● **Assigned task**:
Go through the records below and copy out every line holding "Жидкость".
###
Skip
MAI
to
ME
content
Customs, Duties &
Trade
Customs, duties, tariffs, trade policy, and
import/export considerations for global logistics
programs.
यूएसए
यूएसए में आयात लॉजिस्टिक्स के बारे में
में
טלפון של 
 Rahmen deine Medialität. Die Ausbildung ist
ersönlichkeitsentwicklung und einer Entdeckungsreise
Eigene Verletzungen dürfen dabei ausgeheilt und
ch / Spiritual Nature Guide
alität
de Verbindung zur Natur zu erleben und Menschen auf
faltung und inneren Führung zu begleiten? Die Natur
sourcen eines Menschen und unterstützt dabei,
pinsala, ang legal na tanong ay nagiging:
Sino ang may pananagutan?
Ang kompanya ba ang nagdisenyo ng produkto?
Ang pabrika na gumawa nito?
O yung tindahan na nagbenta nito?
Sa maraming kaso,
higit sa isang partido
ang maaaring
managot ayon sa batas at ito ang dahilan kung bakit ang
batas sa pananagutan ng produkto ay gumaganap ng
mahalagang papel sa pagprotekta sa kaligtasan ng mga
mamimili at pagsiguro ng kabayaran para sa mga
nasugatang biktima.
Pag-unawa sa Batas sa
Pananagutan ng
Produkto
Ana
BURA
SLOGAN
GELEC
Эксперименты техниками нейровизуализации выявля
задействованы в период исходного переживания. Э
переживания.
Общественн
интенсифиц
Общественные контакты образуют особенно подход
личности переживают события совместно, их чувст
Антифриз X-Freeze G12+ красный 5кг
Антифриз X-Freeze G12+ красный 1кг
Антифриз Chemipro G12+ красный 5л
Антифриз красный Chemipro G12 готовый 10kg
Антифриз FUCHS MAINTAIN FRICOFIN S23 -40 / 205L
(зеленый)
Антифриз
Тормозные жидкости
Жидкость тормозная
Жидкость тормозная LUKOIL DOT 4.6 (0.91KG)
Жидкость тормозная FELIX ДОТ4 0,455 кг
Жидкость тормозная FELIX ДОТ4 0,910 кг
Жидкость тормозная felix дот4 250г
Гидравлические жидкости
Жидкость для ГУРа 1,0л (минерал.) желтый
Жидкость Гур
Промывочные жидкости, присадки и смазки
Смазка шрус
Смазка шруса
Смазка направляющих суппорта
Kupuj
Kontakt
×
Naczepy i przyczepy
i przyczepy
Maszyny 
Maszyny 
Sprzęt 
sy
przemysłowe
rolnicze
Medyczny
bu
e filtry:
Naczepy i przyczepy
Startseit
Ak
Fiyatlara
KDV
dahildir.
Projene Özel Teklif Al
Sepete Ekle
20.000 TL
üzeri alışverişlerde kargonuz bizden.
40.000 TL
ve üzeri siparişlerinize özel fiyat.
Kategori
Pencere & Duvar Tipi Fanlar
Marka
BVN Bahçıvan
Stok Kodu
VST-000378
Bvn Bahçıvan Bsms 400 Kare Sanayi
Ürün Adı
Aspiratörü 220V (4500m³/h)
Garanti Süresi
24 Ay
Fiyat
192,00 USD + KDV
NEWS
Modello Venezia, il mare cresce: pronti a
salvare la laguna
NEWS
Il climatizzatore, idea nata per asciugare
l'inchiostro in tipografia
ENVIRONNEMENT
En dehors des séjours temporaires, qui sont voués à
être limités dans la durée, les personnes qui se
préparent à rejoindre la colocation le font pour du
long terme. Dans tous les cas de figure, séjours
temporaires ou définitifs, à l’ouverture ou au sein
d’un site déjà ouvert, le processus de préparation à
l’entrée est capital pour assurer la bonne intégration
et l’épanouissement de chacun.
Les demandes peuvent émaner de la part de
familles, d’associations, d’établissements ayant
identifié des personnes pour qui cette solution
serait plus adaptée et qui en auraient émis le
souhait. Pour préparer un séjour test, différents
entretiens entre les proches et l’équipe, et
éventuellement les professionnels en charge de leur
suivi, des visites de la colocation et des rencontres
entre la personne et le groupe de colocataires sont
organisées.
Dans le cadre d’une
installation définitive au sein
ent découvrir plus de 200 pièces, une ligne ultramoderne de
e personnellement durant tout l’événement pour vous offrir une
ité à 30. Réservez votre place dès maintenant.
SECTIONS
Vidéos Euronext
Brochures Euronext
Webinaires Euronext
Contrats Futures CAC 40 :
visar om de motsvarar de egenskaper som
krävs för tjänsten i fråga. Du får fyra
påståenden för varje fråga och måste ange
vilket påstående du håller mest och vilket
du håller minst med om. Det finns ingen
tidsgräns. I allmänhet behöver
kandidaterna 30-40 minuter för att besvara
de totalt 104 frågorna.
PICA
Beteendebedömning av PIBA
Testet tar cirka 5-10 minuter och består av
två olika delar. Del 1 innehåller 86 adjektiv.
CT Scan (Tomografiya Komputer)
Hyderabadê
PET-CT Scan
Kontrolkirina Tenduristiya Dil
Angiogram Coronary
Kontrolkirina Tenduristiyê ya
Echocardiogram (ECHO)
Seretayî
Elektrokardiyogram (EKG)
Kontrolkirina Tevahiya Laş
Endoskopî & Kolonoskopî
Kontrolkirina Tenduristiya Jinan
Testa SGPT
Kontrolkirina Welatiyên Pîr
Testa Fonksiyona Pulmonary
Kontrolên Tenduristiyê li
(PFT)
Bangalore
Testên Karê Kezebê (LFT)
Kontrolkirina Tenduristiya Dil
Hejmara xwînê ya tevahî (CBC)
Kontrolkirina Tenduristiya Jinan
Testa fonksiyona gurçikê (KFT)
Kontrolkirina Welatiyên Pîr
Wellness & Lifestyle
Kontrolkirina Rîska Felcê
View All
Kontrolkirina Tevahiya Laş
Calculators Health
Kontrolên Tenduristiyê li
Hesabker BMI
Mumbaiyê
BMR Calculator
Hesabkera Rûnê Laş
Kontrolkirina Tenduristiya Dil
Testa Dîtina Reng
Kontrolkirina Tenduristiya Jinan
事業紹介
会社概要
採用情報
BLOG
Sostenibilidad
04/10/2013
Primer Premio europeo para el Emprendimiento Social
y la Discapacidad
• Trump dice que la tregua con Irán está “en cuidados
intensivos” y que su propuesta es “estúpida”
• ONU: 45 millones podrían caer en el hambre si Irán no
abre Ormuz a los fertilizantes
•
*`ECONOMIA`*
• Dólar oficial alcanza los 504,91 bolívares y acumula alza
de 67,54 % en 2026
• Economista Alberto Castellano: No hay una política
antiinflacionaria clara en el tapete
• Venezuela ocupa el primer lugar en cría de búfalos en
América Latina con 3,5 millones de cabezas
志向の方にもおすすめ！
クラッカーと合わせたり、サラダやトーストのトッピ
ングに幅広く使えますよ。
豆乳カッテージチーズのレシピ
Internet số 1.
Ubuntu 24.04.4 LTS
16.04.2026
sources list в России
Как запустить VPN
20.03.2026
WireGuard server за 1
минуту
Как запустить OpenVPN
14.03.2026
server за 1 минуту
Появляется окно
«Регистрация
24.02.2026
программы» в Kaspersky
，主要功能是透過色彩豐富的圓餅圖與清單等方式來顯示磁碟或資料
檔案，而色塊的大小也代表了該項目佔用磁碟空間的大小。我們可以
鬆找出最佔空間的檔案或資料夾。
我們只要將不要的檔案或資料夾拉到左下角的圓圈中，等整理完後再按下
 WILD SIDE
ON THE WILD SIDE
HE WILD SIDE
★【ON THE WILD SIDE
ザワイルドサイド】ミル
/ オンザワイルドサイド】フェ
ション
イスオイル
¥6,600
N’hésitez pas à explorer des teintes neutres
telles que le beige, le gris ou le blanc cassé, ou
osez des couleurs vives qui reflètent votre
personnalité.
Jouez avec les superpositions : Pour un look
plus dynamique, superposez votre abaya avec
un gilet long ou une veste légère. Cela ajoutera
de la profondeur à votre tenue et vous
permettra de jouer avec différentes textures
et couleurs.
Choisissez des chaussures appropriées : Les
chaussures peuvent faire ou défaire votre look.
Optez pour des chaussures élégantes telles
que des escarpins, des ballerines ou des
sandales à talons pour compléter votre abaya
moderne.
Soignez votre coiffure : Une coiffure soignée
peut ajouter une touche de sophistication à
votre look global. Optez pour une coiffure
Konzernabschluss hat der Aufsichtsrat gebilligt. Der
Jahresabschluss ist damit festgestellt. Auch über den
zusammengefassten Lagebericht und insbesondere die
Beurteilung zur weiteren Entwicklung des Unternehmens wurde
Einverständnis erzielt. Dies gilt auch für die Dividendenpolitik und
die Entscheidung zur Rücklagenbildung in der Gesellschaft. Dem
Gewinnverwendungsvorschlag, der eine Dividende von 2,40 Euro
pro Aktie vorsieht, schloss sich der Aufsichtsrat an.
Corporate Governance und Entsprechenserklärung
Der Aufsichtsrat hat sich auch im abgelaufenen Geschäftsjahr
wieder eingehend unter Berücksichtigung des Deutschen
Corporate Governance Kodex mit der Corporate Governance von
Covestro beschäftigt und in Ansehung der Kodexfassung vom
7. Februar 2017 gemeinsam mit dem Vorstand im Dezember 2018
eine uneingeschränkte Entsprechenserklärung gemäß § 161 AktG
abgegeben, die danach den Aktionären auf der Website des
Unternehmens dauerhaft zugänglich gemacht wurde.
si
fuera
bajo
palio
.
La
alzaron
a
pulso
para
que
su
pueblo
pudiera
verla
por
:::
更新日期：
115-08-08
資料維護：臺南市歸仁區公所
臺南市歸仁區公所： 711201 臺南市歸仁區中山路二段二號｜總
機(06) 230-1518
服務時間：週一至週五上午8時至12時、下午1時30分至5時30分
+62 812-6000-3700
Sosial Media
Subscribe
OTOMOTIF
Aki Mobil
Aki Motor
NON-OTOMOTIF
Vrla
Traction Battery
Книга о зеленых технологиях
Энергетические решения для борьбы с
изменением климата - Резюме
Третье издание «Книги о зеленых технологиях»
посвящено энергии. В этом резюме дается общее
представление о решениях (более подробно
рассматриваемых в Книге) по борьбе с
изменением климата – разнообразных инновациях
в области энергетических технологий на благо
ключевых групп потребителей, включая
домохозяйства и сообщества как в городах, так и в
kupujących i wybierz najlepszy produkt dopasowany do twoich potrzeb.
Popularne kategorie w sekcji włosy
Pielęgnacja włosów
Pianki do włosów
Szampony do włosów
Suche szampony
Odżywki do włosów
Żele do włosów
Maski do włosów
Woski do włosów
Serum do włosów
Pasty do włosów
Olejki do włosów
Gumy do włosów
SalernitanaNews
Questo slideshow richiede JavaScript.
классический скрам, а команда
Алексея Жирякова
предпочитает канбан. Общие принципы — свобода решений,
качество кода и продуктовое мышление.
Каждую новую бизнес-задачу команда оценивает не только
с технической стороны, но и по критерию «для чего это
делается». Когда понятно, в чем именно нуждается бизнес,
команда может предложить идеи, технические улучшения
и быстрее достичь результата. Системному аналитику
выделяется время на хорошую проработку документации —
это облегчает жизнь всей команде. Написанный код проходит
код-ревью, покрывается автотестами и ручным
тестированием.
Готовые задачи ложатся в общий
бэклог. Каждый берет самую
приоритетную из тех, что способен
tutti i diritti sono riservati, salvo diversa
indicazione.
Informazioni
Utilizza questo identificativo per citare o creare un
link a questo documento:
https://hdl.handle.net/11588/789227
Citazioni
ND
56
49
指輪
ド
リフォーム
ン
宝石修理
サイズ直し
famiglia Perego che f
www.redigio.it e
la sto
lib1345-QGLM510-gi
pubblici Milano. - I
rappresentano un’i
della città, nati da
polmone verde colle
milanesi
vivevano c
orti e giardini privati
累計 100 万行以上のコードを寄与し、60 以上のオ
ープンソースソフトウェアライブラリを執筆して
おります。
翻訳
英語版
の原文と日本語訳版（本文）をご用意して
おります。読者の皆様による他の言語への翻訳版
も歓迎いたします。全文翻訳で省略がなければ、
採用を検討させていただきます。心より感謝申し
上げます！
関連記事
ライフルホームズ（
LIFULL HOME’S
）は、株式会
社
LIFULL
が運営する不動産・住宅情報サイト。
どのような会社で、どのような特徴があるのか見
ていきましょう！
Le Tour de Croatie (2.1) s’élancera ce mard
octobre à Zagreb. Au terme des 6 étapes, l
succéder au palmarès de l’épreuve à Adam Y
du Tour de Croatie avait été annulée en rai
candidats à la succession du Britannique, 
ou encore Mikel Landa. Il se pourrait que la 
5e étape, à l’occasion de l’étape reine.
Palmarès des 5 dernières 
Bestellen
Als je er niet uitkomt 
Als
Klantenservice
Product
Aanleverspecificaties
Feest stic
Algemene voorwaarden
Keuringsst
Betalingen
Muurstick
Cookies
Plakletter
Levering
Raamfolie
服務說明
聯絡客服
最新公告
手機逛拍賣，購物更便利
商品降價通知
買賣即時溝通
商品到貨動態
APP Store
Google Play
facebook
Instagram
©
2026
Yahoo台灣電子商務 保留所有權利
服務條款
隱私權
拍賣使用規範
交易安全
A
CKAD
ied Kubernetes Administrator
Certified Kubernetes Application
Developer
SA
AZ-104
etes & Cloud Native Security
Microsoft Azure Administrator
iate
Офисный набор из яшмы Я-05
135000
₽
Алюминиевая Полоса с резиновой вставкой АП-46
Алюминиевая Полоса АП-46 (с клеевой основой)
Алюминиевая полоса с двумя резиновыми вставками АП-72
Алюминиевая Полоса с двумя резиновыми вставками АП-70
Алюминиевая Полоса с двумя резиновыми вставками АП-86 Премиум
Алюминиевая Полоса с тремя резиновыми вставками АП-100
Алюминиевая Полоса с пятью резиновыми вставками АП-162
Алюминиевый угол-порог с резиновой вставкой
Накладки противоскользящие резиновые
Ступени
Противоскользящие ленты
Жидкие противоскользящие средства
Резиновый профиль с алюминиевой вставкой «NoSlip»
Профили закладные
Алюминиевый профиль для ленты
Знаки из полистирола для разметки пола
###
● **Reply to the exercise**:
Жидкость тормозная
Жидкость тормозная LUKOIL DOT 4.6 (0.91KG)
Жидкость тормозная FELIX ДОТ4 0,455 кг
Жидкость тормозная FELIX ДОТ4 0,910 кг
Жидкость тормозная felix дот4 250г
Жидкость для ГУРа 1,0л (минерал.) желтый
Жидкость Гур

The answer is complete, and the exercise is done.